[Data in this exercise — start]

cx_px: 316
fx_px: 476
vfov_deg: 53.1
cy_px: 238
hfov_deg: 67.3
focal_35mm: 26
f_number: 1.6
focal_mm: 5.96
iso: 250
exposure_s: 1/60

[Data in this exercise — finish]
[Data in this exercise — start]

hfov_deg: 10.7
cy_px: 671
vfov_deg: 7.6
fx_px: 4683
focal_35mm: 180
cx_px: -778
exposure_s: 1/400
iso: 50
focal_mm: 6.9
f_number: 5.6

[Data in this exercise — finish]

What you need to do
Working from the data above, extract solely the lines from the one containing "vfov_deg: 7.6" through the one containing "f_number: 5.6", exactly as they appear, both included.

Written answer
vfov_deg: 7.6
fx_px: 4683
focal_35mm: 180
cx_px: -778
exposure_s: 1/400
iso: 50
focal_mm: 6.9
f_number: 5.6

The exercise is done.